● **The task**:
The lines from the top of the data down to the line with "middle pip: (330, 217)" should be repeated exactly, both ends included.

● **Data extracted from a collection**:

[Start of Attachment]

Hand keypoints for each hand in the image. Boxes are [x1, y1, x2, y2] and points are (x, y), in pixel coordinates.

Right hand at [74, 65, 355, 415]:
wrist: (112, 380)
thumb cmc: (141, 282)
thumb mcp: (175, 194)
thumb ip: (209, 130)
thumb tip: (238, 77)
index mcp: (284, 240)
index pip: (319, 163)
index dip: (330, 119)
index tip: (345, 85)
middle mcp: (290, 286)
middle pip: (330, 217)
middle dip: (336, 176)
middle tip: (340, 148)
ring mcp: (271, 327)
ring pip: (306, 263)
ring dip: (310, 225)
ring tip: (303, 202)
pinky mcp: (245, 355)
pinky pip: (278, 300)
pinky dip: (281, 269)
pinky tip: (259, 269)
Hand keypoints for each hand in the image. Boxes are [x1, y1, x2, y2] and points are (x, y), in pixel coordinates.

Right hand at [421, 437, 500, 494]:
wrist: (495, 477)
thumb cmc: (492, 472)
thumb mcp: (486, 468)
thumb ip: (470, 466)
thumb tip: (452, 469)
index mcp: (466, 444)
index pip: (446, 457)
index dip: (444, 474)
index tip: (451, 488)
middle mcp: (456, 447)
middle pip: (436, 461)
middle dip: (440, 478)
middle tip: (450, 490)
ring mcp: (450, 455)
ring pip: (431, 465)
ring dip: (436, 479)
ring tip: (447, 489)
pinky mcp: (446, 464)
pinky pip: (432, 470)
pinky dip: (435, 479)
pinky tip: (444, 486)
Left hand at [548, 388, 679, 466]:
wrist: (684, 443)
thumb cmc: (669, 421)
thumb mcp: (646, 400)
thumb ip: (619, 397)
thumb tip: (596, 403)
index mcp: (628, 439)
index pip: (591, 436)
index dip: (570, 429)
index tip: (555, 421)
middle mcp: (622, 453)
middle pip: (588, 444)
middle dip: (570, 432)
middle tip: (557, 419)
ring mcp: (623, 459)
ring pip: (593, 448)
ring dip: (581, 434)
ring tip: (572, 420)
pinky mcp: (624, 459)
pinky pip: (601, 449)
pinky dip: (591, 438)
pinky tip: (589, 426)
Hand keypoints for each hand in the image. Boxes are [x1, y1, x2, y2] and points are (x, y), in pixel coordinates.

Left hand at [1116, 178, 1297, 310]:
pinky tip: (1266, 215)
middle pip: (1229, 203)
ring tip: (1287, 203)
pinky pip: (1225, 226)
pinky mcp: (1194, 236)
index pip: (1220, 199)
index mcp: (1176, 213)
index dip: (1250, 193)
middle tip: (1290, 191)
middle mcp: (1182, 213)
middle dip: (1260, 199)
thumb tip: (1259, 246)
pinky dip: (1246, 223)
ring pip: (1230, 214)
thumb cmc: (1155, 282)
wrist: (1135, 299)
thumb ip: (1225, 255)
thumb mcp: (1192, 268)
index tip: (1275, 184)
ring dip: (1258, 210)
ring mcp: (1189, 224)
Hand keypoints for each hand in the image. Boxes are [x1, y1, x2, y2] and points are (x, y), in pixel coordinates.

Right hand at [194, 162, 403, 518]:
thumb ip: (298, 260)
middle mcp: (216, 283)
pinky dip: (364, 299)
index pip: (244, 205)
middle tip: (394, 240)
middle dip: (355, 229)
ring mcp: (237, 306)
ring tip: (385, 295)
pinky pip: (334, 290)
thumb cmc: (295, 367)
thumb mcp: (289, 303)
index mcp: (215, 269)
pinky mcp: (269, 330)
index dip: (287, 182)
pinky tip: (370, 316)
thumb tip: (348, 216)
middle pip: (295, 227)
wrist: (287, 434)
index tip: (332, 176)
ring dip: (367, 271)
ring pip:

[End of Attachment]

● **Result of this task**:
Hand keypoints for each hand in the image. Boxes are [x1, y1, x2, y2] and points are (x, y), in pixel coordinates.

Right hand at [74, 65, 355, 415]:
wrist: (112, 380)
thumb cmc: (141, 282)
thumb mcp: (175, 194)
thumb ip: (209, 130)
thumb tip: (238, 77)
index mcp: (284, 240)
index pip: (319, 163)
index dip: (330, 119)
index tip: (345, 85)
middle mcp: (290, 286)
middle pip: (330, 217)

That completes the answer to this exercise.